SALT LAKE CITY -- Two men pleaded guilty to securities fraud and money laundering in connection with a multimillion dollar investment scheme.
The men gained the trust of investors, getting them to convert their traditional IRA's to a self-directed account where their investment money was supposed to support a real estate project in Vernal, Utah.
The scam occurred over more than four years, between 2006 and 2010. Martin Pool, of Atlanta, and Armand Franquelin, of Liberty, Utah, got victims to invest in their company, The Elva Group. In return for their retirement case, the victims received promissory notes promising annual returns of between eight and 20 percent.

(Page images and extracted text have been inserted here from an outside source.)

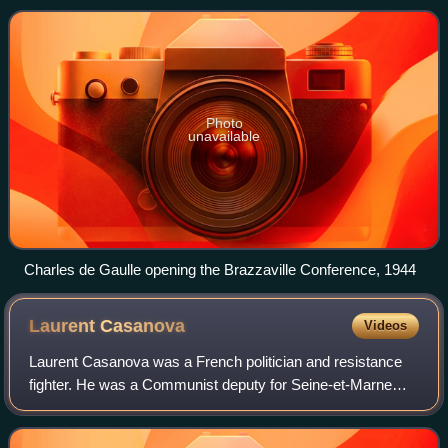
during World War II.
Photo
unavailable
Charles de Gaulle opening the Brazzaville Conference, 1944
Laurent
Casanova
Videos
Laurent Casanova was a French politician and resistance
fighter. He was a Communist deputy for Seine-et-Marne
from 1945 to 1958 and Minister of Veterans and War
Victims in 1946.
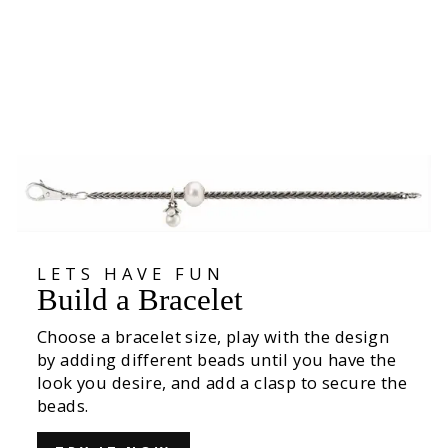
Mist Bubbles Bead
425,00 kr
LETS HAVE FUN
Build a Bracelet
Choose a bracelet size, play with the design
by adding different beads until you have the
look you desire, and add a clasp to secure the
beads.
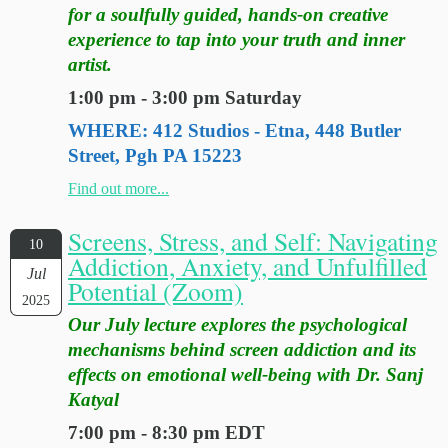
for a soulfully guided, hands-on creative
experience to tap into your truth and inner
artist.
1:00 pm - 3:00 pm Saturday
WHERE: 412 Studios - Etna, 448 Butler
Street, Pgh PA 15223
Find out more...
Screens, Stress, and Self: Navigating
10
Addiction, Anxiety, and Unfulfilled
Jul
Potential (Zoom)
2025
Our July lecture explores the psychological
mechanisms behind screen addiction and its
effects on emotional well-being with Dr. Sanj
Katyal
7:00 pm - 8:30 pm EDT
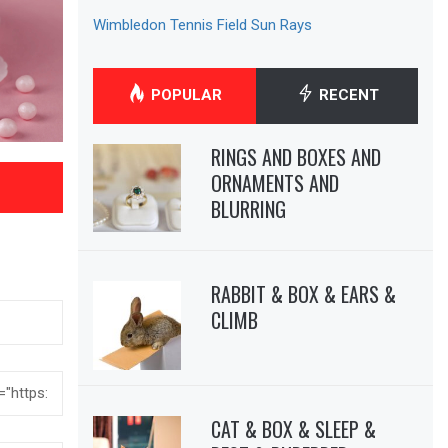
Wimbledon Tennis Field Sun Rays
POPULAR
RECENT
RINGS AND BOXES AND
ORNAMENTS AND
BLURRING
RABBIT & BOX & EARS &
CLIMB
CAT & BOX & SLEEP &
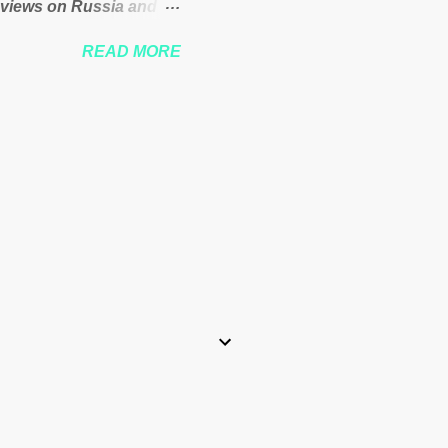
 views on Russia and
Theresa May. Full story:
READ MORE
-kuenssberg-bbc-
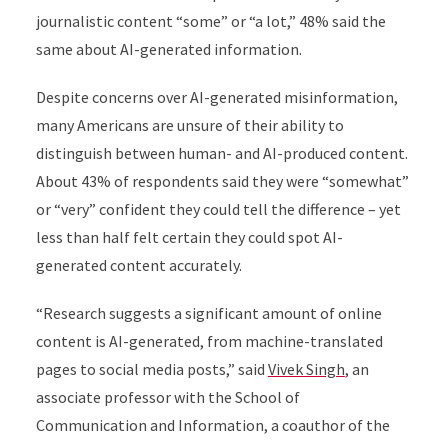
journalistic content “some” or “a lot,” 48% said the
same about AI-generated information.
Despite concerns over AI-generated misinformation,
many Americans are unsure of their ability to
distinguish between human- and AI-produced content.
About 43% of respondents said they were “somewhat”
or “very” confident they could tell the difference – yet
less than half felt certain they could spot AI-
generated content accurately.
“Research suggests a significant amount of online
content is AI-generated, from machine-translated
pages to social media posts,” said
Vivek Singh
, an
associate professor with the School of
Communication and Information, a coauthor of the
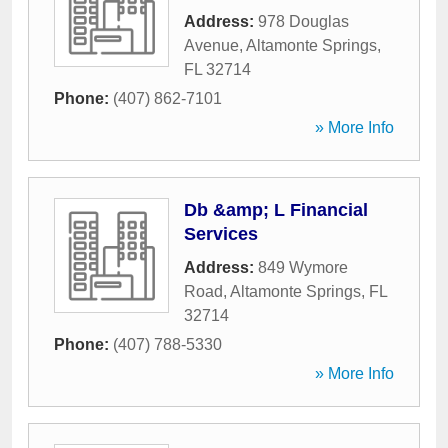
Address:
978 Douglas
Avenue
,
Altamonte Springs
,
FL
32714
Phone:
(407) 862-7101
» More Info
Db &amp; L Financial
Services
Address:
849 Wymore
Road
,
Altamonte Springs
,
FL
32714
Phone:
(407) 788-5330
» More Info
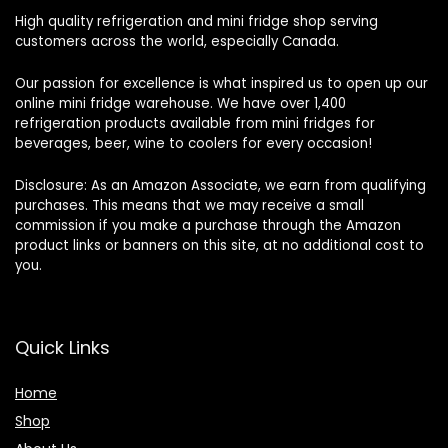
High quality refrigeration and mini fridge shop serving
customers across the world, especially Canada.
Our passion for excellence is what inspired us to open up our
online mini fridge warehouse. We have over 1,400
refrigeration products available from mini fridges for
beverages, beer, wine to coolers for every occasion!
Disclosure: As an Amazon Associate, we earn from qualifying
purchases. This means that we may receive a small
commission if you make a purchase through the Amazon
product links or banners on this site, at no additional cost to
you.
Quick Links
Home
Shop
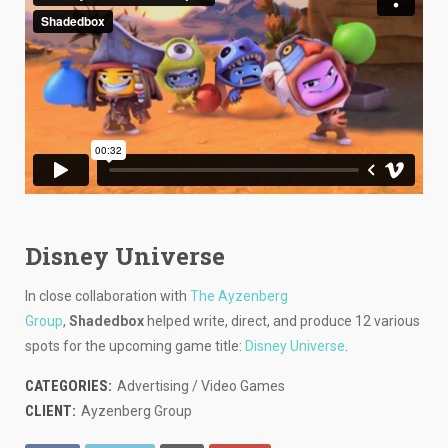
Disney Universe
In close collaboration with
The Ayzenberg
Group
,
Shadedbox
helped write, direct, and produce 12 various
spots for the upcoming game title:
Disney Universe
.
CATEGORIES:
Advertising / Video Games
CLIENT:
Ayzenberg Group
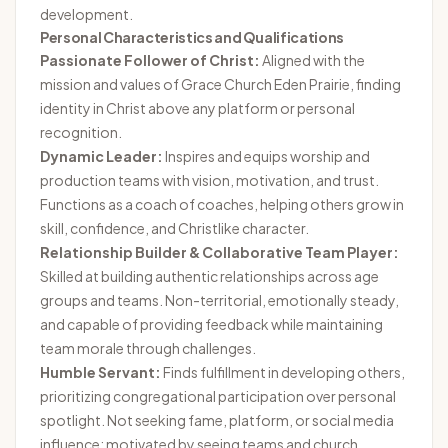
development.
Personal Characteristics and Qualifications
Passionate Follower of Christ:
Aligned with the
mission and values of Grace Church Eden Prairie, finding
identity in Christ above any platform or personal
recognition.
Dynamic Leader:
Inspires and equips worship and
production teams with vision, motivation, and trust.
Functions as a coach of coaches, helping others grow in
skill, confidence, and Christlike character.
Relationship Builder & Collaborative Team Player:
Skilled at building authentic relationships across age
groups and teams. Non-territorial, emotionally steady,
and capable of providing feedback while maintaining
team morale through challenges.
Humble Servant:
Finds fulfillment in developing others,
prioritizing congregational participation over personal
spotlight. Not seeking fame, platform, or social media
influence; motivated by seeing teams and church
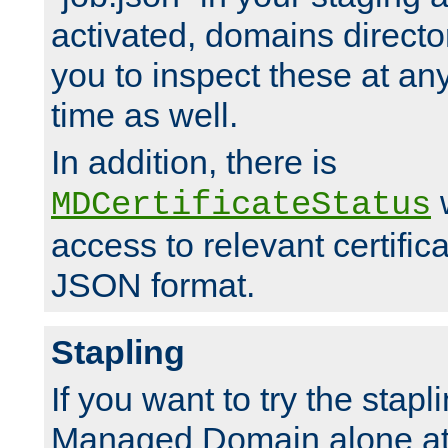
activated, domains directo
you to inspect these at any
time as well.
In addition, there is
w
MDCertificateStatus
access to relevant certific
JSON format.
Stapling
If you want to try the stapl
Managed Domain alone at f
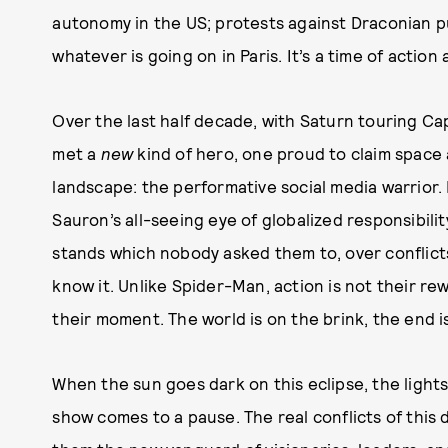
autonomy in the US; protests against Draconian 
whatever is going on in Paris. It’s a time of action
Over the last half decade, with Saturn touring C
met a
new
kind of hero, one proud to claim space a
landscape: the performative social media warrior.
Sauron’s all-seeing eye of globalized responsibili
stands which nobody asked them to, over conflict
know it. Unlike Spider-Man, action is not their re
their moment. The world is on the brink, the end i
When the sun goes dark on this eclipse, the light
show comes to a pause. The real conflicts of thi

Instead, Pool and Franquelin were paying off investors from a previous Ponzi scheme they had perpetrated on another set of victims.
As part of the plea agreement, Pool and Franquelin agreed to pay restitution of over $9 million to the victims of the fraud.

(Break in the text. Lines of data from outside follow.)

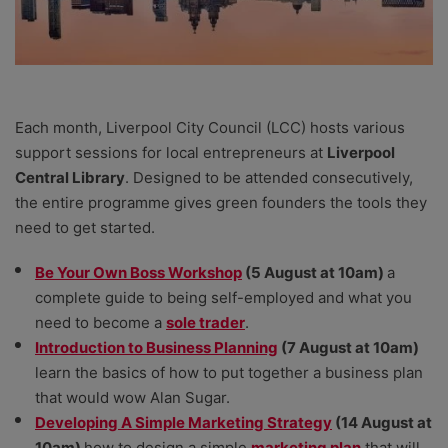
Each month, Liverpool City Council (LCC) hosts various
support sessions for local entrepreneurs at
Liverpool
Central Library
. Designed to be attended consecutively,
the entire programme gives green founders the tools they
need to get started.
Be Your Own Boss Workshop
(5 August at 10am)
a
complete guide to being self-employed and what you
need to become a
sole trader
.
Introduction to Business Planning
(7 August at 10am)
learn the basics of how to put together a business plan
that would wow Alan Sugar.
Developing A Simple Marketing Strategy
(14 August at
10am)
how to design a simple
marketing plan
that will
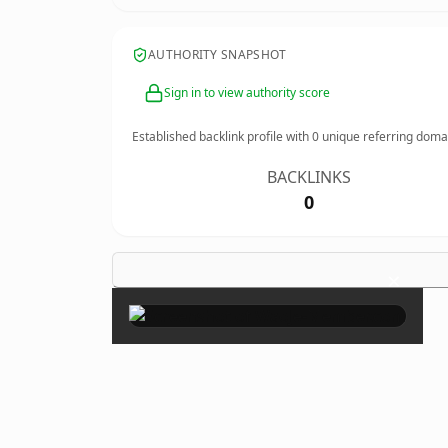
AUTHORITY SNAPSHOT
Sign in to view authority score
Established backlink profile with
0
unique referring doma
BACKLINKS
0
×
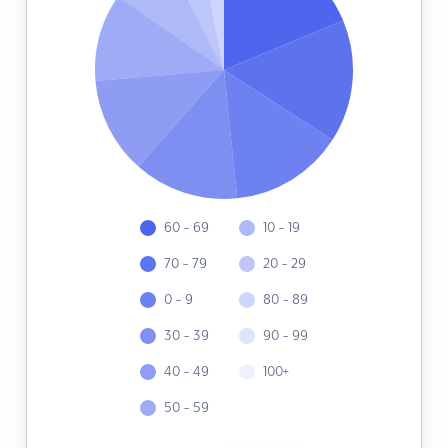
60 - 69
10 - 19
70 - 79
20 - 29
0 - 9
80 - 89
30 - 39
90 - 99
40 - 49
100+
50 - 59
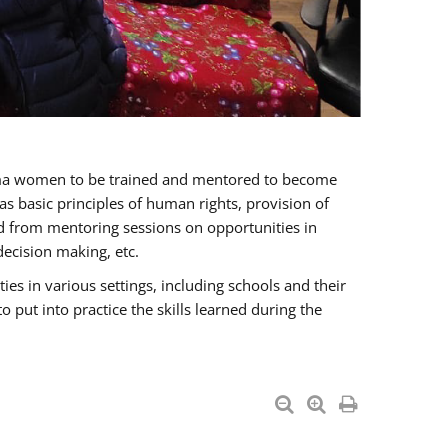
oma women to be trained and mentored to become
 basic principles of human rights, provision of
ited from mentoring sessions on opportunities in
ecision making, etc.
s in various settings, including schools and their
put into practice the skills learned during the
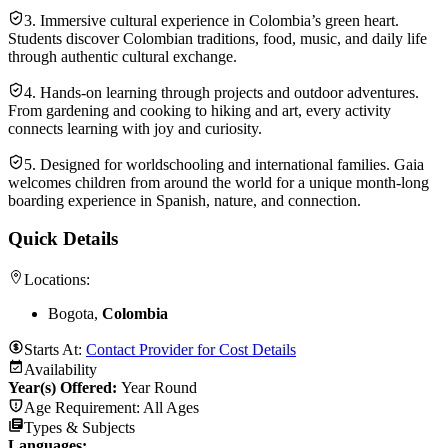
3. Immersive cultural experience in Colombia’s green heart.
Students discover Colombian traditions, food, music, and daily life
through authentic cultural exchange.
4. Hands-on learning through projects and outdoor adventures.
From gardening and cooking to hiking and art, every activity
connects learning with joy and curiosity.
5. Designed for worldschooling and international families. Gaia
welcomes children from around the world for a unique month-long
boarding experience in Spanish, nature, and connection.
Quick Details
Locations:
Bogota,
Colombia
Starts At:
Contact Provider for Cost Details
Availability
Year(s) Offered:
Year Round
Age Requirement:
All Ages
Types & Subjects
Languages
:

The defendants agreed to their peal deal last week and both face possible prison time.
The IRS said this is just another warning to folks out there that if it sounds too good to be true, it probably is.

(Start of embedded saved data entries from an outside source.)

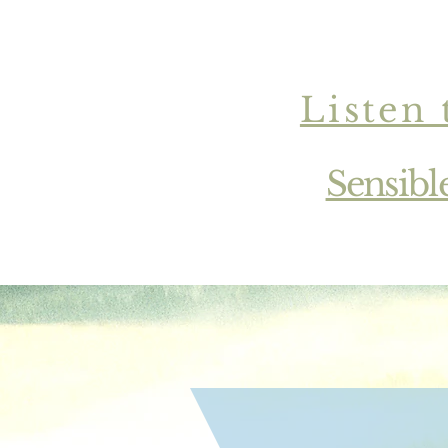
Listen 
Sensibl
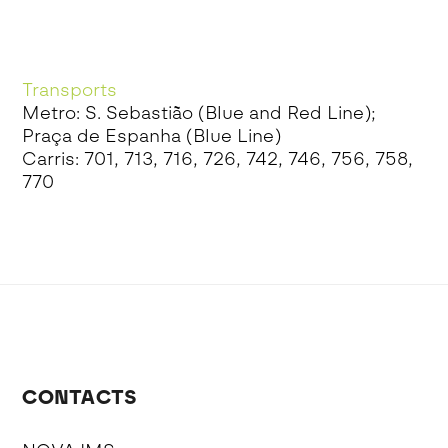
Transports
Metro: S. Sebastião (Blue and Red Line);
Praça de Espanha (Blue Line)
Carris: 701, 713, 716, 726, 742, 746, 756, 758,
770
CONTACTS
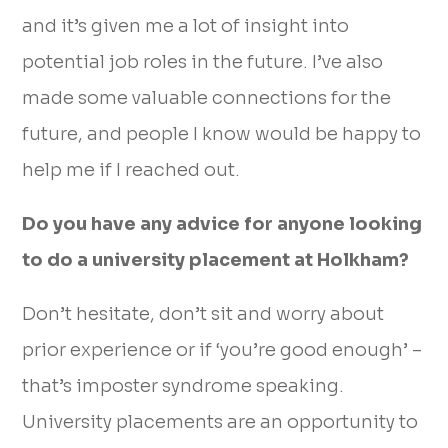
and it’s given me a lot of insight into
potential job roles in the future. I’ve also
made some valuable connections for the
future, and people I know would be happy to
help me if I reached out.
Do you have any advice for anyone looking
to do a university placement at Holkham?
Don’t hesitate, don’t sit and worry about
prior experience or if ‘you’re good enough’ –
that’s imposter syndrome speaking.
University placements are an opportunity to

"In this regard, I think people here, especially in Utah, seem to be far more trusting than they ought to be, whether it's somebody from their church or a friend or their work even, they need to do due diligence," said Virginia Keys, IRS special agent. "Promissory notes aren't how you give your money to get your investments, that's not... it doesn't make any sense."
Pool and Franquelin appear to have scammed people mainly in Utah and Alabama. Both men are set to be sentenced this summer.